- **EXERCISE**:
If a line in the listing below includes the word "рейтинга", pick it out.

- **RECORD EXTRACTS**:
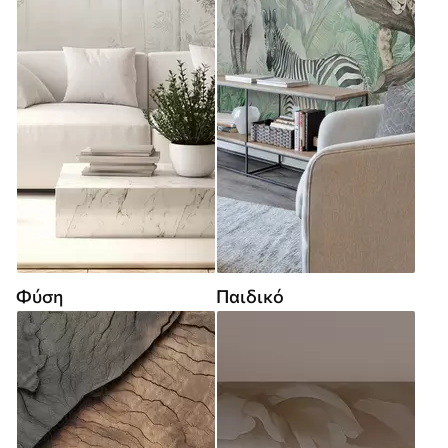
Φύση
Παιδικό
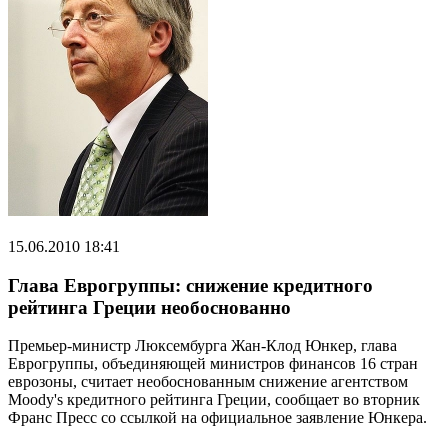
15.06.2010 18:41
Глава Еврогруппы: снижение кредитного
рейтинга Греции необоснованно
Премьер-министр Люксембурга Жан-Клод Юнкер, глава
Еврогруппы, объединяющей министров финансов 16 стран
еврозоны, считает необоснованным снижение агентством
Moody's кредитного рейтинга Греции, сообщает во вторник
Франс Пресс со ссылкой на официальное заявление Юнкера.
==
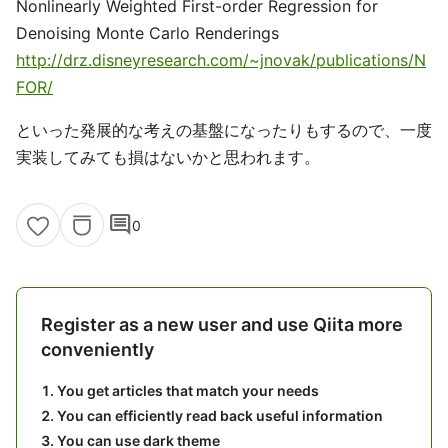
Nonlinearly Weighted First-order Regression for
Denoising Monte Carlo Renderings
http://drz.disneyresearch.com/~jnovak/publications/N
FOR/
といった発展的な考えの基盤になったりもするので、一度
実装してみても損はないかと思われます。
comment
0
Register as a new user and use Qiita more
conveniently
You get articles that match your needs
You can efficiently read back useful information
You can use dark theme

- **YOUR RESPONSE**:
рейтинга Греции необоснованно
Moody's кредитного рейтинга Греции, сообщает во вторник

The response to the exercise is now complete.